▸ **Data to process**:

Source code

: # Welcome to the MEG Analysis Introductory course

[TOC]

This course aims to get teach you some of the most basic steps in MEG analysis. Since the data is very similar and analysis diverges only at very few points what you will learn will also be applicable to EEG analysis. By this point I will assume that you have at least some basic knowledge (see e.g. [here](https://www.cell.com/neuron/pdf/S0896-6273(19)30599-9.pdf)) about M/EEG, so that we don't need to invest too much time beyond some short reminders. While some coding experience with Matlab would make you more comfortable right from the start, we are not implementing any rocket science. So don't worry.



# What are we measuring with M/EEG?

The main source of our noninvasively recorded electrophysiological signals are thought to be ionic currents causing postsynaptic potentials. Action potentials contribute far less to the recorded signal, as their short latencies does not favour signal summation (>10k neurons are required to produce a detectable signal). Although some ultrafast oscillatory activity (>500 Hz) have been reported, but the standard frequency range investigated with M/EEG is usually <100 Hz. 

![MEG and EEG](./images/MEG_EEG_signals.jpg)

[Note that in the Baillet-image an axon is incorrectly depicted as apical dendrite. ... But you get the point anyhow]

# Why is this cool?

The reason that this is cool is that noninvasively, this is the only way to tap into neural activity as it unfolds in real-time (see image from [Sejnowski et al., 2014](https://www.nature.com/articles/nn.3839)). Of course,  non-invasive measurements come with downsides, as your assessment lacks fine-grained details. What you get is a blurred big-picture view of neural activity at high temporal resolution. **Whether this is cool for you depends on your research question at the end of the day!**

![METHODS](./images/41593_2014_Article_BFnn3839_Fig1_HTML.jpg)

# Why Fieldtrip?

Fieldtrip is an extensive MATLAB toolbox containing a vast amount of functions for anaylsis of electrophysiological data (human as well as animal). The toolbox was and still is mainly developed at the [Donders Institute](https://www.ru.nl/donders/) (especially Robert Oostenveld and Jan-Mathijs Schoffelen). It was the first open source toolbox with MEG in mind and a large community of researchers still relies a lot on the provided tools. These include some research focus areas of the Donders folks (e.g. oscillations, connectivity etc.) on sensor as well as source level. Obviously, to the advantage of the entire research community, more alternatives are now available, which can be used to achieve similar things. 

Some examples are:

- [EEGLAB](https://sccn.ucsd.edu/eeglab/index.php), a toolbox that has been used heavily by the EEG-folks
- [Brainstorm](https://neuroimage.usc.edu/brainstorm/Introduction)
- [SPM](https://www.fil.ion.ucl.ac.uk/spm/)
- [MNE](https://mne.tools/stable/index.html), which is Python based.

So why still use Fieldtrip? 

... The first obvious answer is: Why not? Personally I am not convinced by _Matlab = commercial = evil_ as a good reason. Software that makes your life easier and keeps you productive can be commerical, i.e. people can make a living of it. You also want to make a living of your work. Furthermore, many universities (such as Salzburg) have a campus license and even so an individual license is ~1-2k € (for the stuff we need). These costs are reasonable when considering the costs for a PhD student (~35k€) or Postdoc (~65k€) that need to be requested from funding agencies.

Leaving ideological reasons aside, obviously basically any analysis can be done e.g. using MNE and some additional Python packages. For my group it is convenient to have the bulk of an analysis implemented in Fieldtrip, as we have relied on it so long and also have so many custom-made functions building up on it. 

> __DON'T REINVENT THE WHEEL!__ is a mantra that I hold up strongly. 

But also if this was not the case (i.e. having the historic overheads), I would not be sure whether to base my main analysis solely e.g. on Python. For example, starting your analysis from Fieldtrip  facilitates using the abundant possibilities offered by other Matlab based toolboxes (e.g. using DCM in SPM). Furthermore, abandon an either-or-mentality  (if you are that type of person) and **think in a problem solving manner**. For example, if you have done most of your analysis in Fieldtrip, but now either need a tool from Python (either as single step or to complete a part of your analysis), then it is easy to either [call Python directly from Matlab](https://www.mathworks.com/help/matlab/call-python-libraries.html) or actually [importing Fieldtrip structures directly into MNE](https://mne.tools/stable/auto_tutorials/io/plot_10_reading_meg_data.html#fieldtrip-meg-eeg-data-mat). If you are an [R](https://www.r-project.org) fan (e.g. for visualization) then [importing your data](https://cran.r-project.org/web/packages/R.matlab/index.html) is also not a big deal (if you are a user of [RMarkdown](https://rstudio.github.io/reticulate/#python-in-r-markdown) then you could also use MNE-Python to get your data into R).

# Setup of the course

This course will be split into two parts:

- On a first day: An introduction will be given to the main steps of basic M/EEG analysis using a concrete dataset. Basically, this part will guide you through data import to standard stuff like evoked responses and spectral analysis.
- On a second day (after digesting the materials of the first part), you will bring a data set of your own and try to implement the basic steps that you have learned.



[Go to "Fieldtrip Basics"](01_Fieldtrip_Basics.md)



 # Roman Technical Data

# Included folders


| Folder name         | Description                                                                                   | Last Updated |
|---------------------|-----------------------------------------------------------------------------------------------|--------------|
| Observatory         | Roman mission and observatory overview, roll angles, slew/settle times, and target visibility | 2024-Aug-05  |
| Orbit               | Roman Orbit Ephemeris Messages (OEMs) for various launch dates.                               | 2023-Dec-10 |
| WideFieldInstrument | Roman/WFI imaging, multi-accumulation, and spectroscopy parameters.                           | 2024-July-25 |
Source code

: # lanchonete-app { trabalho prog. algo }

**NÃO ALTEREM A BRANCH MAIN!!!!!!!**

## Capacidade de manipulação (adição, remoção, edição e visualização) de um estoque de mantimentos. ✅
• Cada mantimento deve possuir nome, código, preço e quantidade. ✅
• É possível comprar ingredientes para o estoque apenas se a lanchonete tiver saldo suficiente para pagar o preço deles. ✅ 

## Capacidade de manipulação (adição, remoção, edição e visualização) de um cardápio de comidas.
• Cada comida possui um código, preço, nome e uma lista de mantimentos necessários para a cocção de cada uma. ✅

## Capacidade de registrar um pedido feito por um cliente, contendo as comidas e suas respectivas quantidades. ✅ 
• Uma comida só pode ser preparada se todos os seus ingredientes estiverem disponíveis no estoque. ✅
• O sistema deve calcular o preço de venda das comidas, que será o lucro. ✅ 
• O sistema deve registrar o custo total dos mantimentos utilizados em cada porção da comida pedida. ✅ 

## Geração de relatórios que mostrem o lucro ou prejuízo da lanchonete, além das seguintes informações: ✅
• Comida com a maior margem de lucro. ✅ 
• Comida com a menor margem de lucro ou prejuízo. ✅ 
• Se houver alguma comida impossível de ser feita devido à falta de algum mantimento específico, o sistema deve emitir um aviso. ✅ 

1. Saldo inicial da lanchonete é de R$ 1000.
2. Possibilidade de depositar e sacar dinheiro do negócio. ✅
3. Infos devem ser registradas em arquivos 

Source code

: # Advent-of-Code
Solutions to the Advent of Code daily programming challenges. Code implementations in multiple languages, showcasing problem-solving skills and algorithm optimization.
--
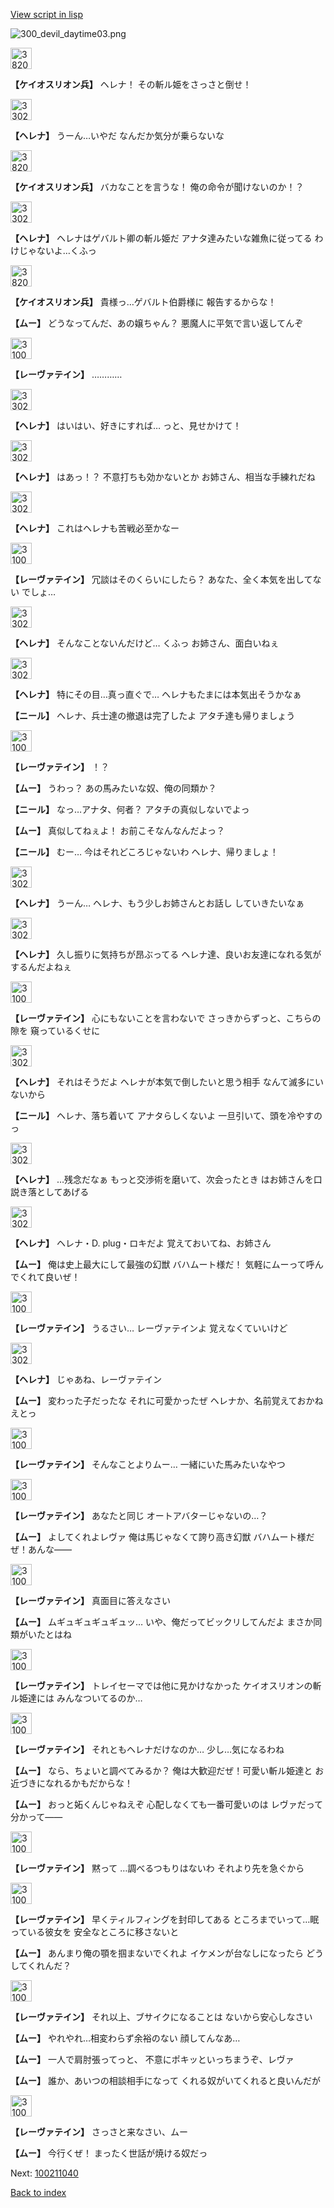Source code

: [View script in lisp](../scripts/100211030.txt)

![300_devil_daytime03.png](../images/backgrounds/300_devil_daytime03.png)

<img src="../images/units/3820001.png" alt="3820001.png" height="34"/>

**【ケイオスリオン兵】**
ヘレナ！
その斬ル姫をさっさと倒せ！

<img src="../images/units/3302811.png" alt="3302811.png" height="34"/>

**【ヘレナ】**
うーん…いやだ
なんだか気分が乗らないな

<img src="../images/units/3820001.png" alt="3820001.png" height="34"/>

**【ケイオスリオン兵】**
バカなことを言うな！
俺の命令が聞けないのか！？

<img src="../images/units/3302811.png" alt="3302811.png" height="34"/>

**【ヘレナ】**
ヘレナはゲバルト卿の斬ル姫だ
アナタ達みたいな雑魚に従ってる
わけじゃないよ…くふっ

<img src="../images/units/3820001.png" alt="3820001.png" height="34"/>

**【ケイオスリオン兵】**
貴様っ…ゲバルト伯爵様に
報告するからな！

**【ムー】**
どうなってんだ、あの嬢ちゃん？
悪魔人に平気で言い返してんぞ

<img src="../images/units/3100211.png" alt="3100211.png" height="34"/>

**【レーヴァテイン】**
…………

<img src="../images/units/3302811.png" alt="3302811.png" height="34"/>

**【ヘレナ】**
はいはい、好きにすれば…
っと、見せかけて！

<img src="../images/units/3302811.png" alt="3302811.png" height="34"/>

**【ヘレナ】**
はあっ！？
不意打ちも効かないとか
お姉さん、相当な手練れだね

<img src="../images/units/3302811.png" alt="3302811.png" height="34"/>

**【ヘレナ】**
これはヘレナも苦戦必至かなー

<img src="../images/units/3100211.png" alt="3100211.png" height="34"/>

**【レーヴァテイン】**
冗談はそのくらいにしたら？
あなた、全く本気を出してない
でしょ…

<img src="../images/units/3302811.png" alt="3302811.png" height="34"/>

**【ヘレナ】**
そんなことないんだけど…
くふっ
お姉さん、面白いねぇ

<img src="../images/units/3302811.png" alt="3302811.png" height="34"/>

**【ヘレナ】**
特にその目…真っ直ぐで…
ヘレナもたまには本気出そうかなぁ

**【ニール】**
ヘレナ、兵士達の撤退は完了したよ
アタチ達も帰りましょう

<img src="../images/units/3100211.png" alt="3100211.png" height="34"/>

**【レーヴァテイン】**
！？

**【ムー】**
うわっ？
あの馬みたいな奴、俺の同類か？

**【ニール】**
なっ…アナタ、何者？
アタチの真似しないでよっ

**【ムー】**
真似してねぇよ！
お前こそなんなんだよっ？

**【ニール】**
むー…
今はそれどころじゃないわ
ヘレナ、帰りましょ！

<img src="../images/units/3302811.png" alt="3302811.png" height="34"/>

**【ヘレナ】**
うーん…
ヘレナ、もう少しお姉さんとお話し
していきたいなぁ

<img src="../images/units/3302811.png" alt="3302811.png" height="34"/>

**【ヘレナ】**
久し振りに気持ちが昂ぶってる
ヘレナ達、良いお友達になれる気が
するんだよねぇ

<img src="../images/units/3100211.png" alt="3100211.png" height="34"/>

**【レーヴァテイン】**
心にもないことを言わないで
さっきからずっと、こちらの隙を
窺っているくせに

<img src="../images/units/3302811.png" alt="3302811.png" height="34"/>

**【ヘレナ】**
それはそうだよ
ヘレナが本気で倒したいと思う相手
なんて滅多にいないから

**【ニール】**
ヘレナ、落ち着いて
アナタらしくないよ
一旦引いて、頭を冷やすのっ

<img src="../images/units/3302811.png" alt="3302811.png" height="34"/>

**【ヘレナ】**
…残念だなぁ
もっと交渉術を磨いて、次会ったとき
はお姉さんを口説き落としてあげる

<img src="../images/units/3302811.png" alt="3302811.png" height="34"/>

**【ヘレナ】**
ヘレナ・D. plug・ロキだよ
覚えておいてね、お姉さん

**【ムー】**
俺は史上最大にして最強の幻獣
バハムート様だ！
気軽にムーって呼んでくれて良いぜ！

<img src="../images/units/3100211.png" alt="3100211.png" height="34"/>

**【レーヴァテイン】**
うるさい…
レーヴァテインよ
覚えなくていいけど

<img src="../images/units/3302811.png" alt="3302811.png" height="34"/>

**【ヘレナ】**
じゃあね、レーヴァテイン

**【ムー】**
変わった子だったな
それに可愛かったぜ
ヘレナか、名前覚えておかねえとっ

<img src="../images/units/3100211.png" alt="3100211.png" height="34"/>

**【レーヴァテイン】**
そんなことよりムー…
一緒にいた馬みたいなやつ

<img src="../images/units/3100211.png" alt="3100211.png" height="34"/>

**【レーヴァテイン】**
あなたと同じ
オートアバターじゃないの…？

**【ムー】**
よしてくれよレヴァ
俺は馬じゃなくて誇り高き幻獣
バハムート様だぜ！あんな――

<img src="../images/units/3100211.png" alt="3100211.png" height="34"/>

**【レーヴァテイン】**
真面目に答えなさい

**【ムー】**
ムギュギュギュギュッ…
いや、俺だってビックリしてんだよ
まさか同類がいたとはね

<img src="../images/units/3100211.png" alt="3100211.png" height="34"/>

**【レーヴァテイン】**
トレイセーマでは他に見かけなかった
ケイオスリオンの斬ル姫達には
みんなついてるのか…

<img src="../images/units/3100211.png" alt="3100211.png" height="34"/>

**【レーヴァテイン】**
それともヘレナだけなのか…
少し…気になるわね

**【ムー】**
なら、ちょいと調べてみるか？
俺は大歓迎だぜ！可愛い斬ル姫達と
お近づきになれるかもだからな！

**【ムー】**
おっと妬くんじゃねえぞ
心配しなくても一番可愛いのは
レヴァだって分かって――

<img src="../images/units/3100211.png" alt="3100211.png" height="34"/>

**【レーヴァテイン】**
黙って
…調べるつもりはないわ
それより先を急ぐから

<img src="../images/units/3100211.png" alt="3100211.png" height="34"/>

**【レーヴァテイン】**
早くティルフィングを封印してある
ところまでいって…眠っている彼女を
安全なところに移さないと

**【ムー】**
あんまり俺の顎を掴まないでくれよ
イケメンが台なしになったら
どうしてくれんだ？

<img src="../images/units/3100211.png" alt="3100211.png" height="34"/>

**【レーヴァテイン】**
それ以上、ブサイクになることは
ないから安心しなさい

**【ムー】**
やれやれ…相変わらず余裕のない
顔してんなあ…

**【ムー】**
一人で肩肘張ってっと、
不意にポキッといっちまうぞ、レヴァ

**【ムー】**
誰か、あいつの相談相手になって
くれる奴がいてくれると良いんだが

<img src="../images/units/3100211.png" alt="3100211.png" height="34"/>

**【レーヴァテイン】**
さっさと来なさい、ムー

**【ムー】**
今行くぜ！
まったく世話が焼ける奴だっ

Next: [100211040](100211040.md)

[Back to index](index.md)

▸ **Task brief**: Reproduce verbatim the lines above, from the line with "オートアバターじゃないの…？" through the line with "[Back to index](index.md)".

▸ **The answer**:
オートアバターじゃないの…？

**【ムー】**
よしてくれよレヴァ
俺は馬じゃなくて誇り高き幻獣
バハムート様だぜ！あんな――

<img src="../images/units/3100211.png" alt="3100211.png" height="34"/>

**【レーヴァテイン】**
真面目に答えなさい

**【ムー】**
ムギュギュギュギュッ…
いや、俺だってビックリしてんだよ
まさか同類がいたとはね

<img src="../images/units/3100211.png" alt="3100211.png" height="34"/>

**【レーヴァテイン】**
トレイセーマでは他に見かけなかった
ケイオスリオンの斬ル姫達には
みんなついてるのか…

<img src="../images/units/3100211.png" alt="3100211.png" height="34"/>

**【レーヴァテイン】**
それともヘレナだけなのか…
少し…気になるわね

**【ムー】**
なら、ちょいと調べてみるか？
俺は大歓迎だぜ！可愛い斬ル姫達と
お近づきになれるかもだからな！

**【ムー】**
おっと妬くんじゃねえぞ
心配しなくても一番可愛いのは
レヴァだって分かって――

<img src="../images/units/3100211.png" alt="3100211.png" height="34"/>

**【レーヴァテイン】**
黙って
…調べるつもりはないわ
それより先を急ぐから

<img src="../images/units/3100211.png" alt="3100211.png" height="34"/>

**【レーヴァテイン】**
早くティルフィングを封印してある
ところまでいって…眠っている彼女を
安全なところに移さないと

**【ムー】**
あんまり俺の顎を掴まないでくれよ
イケメンが台なしになったら
どうしてくれんだ？

<img src="../images/units/3100211.png" alt="3100211.png" height="34"/>

**【レーヴァテイン】**
それ以上、ブサイクになることは
ないから安心しなさい

**【ムー】**
やれやれ…相変わらず余裕のない
顔してんなあ…

**【ムー】**
一人で肩肘張ってっと、
不意にポキッといっちまうぞ、レヴァ

**【ムー】**
誰か、あいつの相談相手になって
くれる奴がいてくれると良いんだが

<img src="../images/units/3100211.png" alt="3100211.png" height="34"/>

**【レーヴァテイン】**
さっさと来なさい、ムー

**【ムー】**
今行くぜ！
まったく世話が焼ける奴だっ

Next: [100211040](100211040.md)

[Back to index](index.md)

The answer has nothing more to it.